Microgravity enables materials to grow without being impeded by the stronger gravitational pull found on Earth; materials can mix and remain in balance without the processes that would normally be required, and access granted to the ever present vacuum can be used to help substances form free from possible impurities.
Outer Limits
The International Space Station is falling towards Earth at all times in the course of its orbit, and the crew onboard experience this as zero gravity. This microgravity environment is useful for the development of the kind of materials that grow out in every direction, and therefore need to avoid the threats of contamination posed by coming into contact with the walls of an enclosure. One area of industry that stands to profit the most from the manufacturing possibilities offered by a microgravity environment is computer and tech hardware development, which require ever higher degrees of miniaturization.
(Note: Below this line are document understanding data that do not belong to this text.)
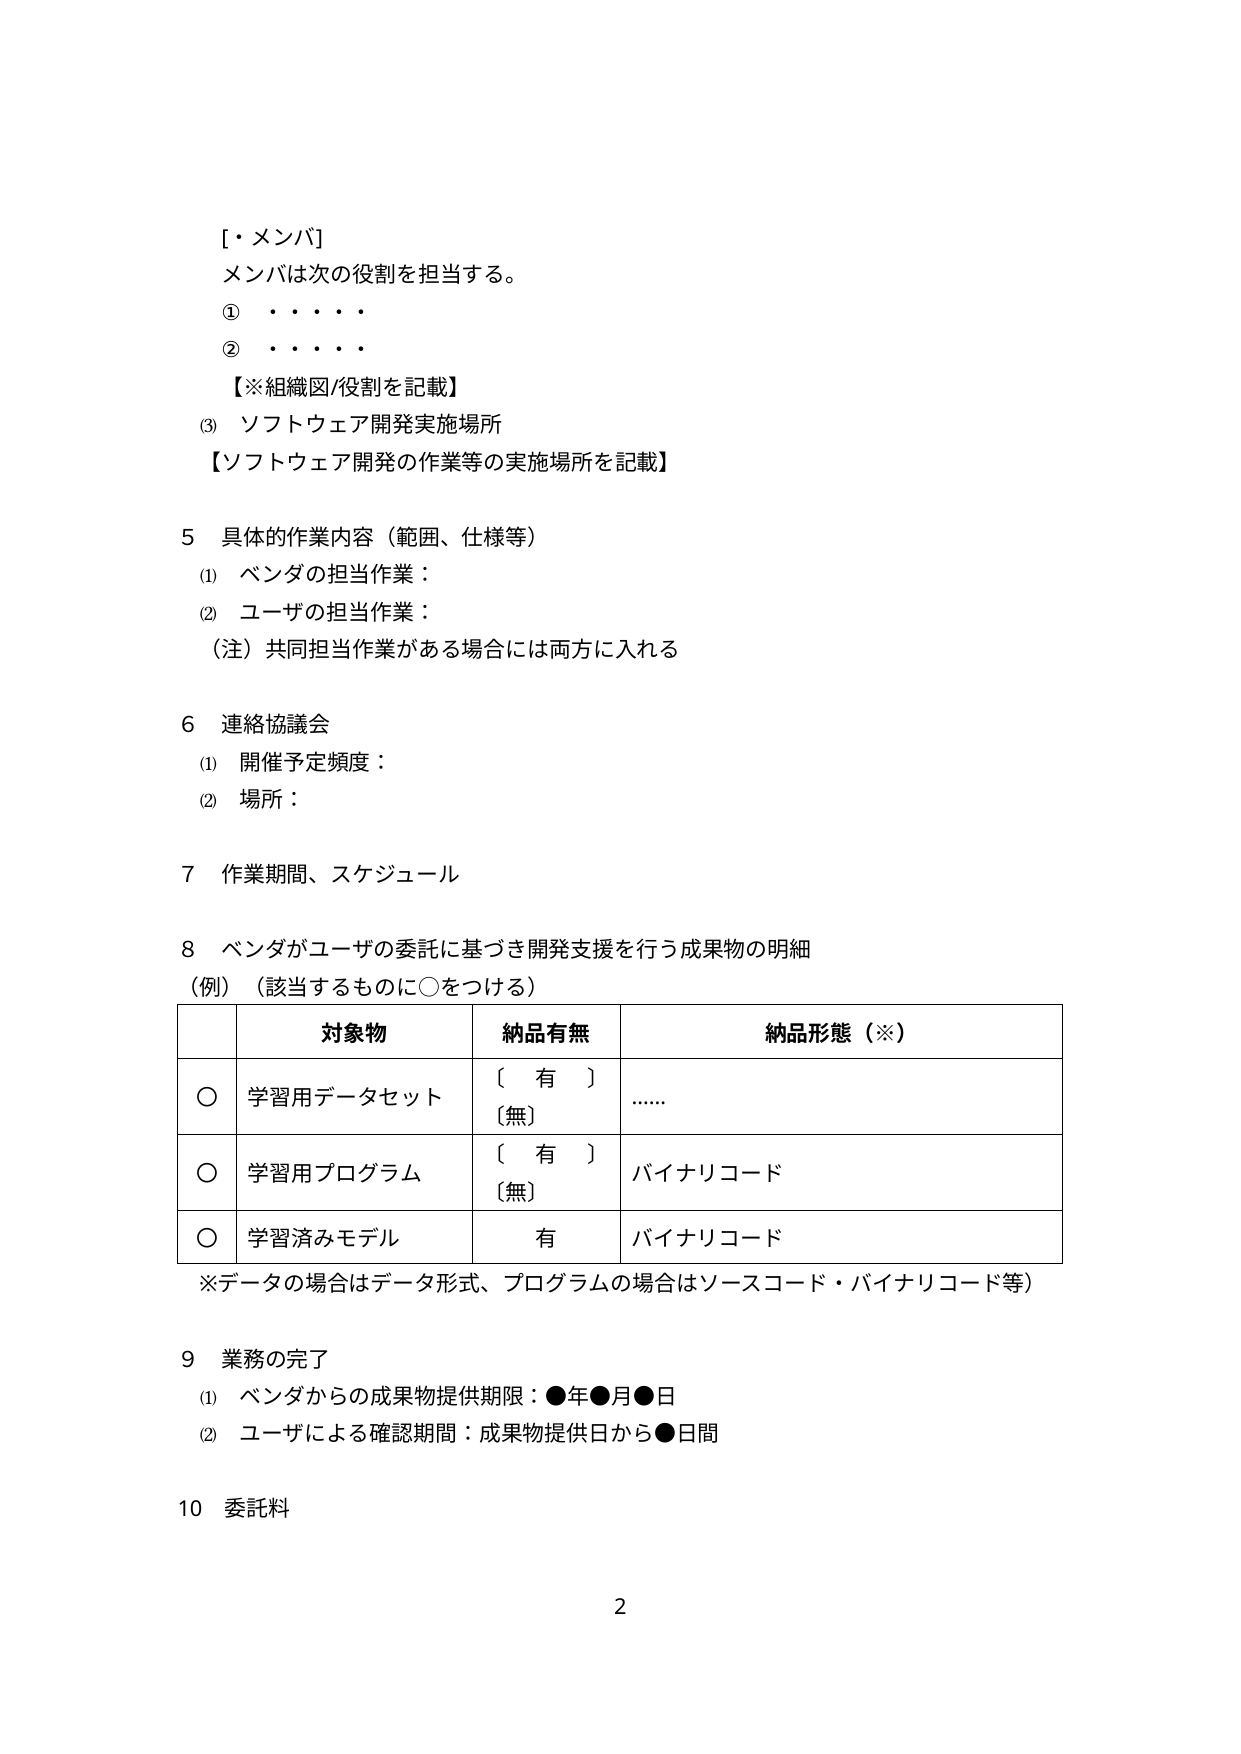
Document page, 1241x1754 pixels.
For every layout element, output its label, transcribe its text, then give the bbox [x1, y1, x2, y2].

text ⑴ ベンダの担当作業： [199, 554, 1063, 592]
table_cell バイナリコード [621, 1135, 1062, 1209]
table_cell 〔有〕〔無〕 [473, 1135, 620, 1209]
text 【ソフトウェア開発の作業等の実施場所を記載】 [199, 442, 1063, 479]
table_cell 〇 [178, 1135, 236, 1209]
table_cell …… [621, 1059, 1062, 1133]
text 【※組織図/役割を記載】 [221, 367, 1063, 404]
text ⑵ ユーザによる確認期間：成果物提供日から●日間 [199, 1414, 1063, 1451]
table_header 対象物 [237, 1005, 472, 1057]
table_header 納品有無 [473, 1005, 620, 1057]
table_cell 学習済みモデル [237, 1211, 472, 1263]
table_cell 有 [473, 1211, 620, 1263]
text ５ 具体的作業内容（範囲、仕様等） [177, 517, 1063, 554]
text ⑴ ベンダからの成果物提供期限：●年●月●日 [199, 1376, 1063, 1414]
table_header [178, 1005, 236, 1057]
text 10 委託料 [177, 1489, 1063, 1526]
text ① ・・・・・ [221, 292, 1063, 329]
text ７ 作業期間、スケジュール [177, 854, 1063, 892]
table_cell 〇 [178, 1059, 236, 1133]
text ⑵ ユーザの担当作業： [199, 592, 1063, 629]
table_cell 〇 [178, 1211, 236, 1263]
text （例）（該当するものに○をつける） [177, 967, 1063, 1004]
table_header 納品形態（※） [621, 1005, 1062, 1057]
text メンバは次の役割を担当する。 [221, 254, 1063, 292]
table_cell バイナリコード [621, 1211, 1062, 1263]
text ② ・・・・・ [221, 329, 1063, 367]
text ９ 業務の完了 [177, 1339, 1063, 1376]
text ８ ベンダがユーザの委託に基づき開発支援を行う成果物の明細 [177, 929, 1063, 967]
text ※データの場合はデータ形式、プログラムの場合はソースコード・バイナリコード等） [199, 1264, 1063, 1301]
text （注）共同担当作業がある場合には両方に入れる [199, 629, 1063, 667]
table_cell 学習用データセット [237, 1059, 472, 1133]
text ６ 連絡協議会 [177, 704, 1063, 742]
text [・メンバ] [221, 217, 1063, 254]
text ⑴ 開催予定頻度： [199, 742, 1063, 779]
text ⑶ ソフトウェア開発実施場所 [199, 404, 1063, 442]
text ⑵ 場所： [199, 779, 1063, 817]
table_cell 学習用プログラム [237, 1135, 472, 1209]
table_cell 〔有〕〔無〕 [473, 1059, 620, 1133]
Consequently, this creates a need for more fidelity in the manufacture process, to the point that reduced physical effects of microgravity can offer a more acute manufacturing environment thanks to reduced stresses. One existing example of this is a new kind of fiber-optic cable called ZBLAN: when produced in microgravity, the cable is less likely to develop the tiny crystals than can result in signal loss, and so it becomes a more formidable piece of technology when manufactured in space. The product is also sufficiently lightweight as to be cost-effective to produce in commercial quantities off-world. That’s why specialized tech is likely to be one of the driving forces of space manufacture: the ratio of profit to weight is likely to make them practical to make in space.
A Multitude of Uses
ZBLAN looks to be one of the pioneering examples of space manufacture today, but there are many other avenues that hold the promise of exciting developments. Crystal structure can grow much more easily in lower gravity environments, rendering greater batch yields that could benefit the pharmacological industry in the manufacture of certain drugs. Metallurgy is another field for potential applications: due to lower gravity, it’s possible to make more evenly mixed alloys that would otherwise suffer the stratifying effects of gravity on the component metals. This leads to stronger, sturdier metals that couldn’t achieve a commensurate integrity when made on Earth. Even if commercial manufacture would be too expensive to base in space, research and development teams could use the microgravity environments to make superlative prototypes that could then be replicated in a pared down capacity on Earth, and serve as the ideal for further development.
As regards medicine, the microgravity condition also favors cell growth and provides conditions that could massively expedite the growth of organ tissue for researchers trying to develop new organs for transplant from scratch. While this kind of medical technology is still in its infancy here on Earth, many of the pioneers in this field already have one eye on the possibilities of space manufacture. A more pressing field of space manufacture imagines space stations using 3D printers to manufacture components for space vessels themselves. Eventually, people in space could simply use 3D printers in an ad-hoc capacity to address and manufacture needs that come up, meaning they could travel with just the raw printer materials and a set of digital blueprints. Of course, many of these ideas are still very much in the theory stages, but as more and more companies turn their attention to the stars, space manufacture is certain to become a reality sooner than later.